A verbatim copy is needed of the lines below from the one containing "Přejít k obsahu" up to and including the one containing "Auffädelmaterial", excluding pictures.
*****
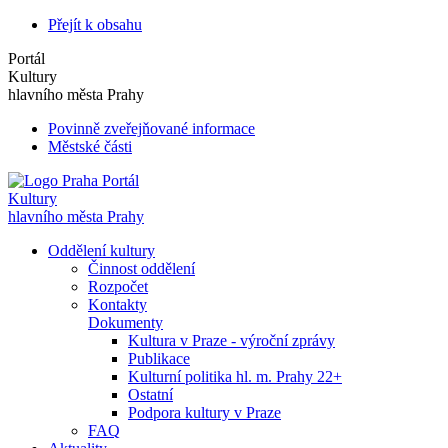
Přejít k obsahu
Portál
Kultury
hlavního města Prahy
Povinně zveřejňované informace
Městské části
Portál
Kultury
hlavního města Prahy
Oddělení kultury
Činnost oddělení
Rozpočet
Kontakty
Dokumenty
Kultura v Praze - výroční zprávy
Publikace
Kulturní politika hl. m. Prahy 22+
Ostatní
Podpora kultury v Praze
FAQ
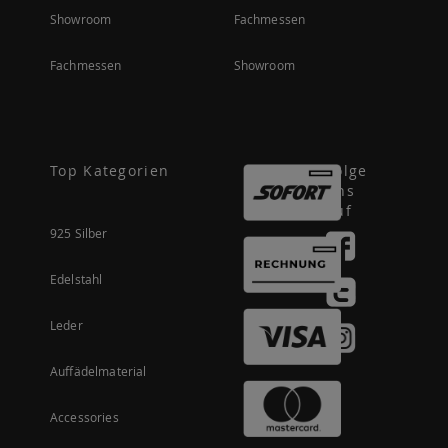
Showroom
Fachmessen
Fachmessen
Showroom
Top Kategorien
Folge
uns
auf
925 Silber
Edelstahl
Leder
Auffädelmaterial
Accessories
*****
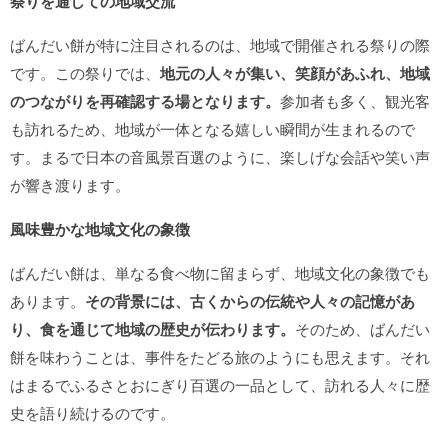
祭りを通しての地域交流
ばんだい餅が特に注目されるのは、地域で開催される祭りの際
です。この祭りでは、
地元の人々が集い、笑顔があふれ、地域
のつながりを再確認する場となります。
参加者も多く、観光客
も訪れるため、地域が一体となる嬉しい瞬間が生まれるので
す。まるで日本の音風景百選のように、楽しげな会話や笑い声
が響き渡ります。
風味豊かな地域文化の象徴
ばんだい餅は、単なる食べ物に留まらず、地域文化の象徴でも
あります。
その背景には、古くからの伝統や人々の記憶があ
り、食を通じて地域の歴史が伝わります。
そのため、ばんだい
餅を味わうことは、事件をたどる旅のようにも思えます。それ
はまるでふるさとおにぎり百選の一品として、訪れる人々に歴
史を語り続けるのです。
*****
RESULT OF THIS TASK:
Přejít k obsahu
Portál
Kultury
hlavního města Prahy
Povinně zveřejňované informace
Městské části
Portál
Kultury
hlavního města Prahy
Oddělení kultury
Činnost oddělení
Rozpočet
Kontakty
Dokumenty
Kultura v Praze - výroční zprávy
Publikace
Kulturní politika hl. m. Prahy 22+
Ostatní
Podpora kultury v Praze
FAQ
Showroom
Fachmessen
Fachmessen
Showroom
Top Kategorien
Folge
uns
auf
925 Silber
Edelstahl
Leder
Auffädelmaterial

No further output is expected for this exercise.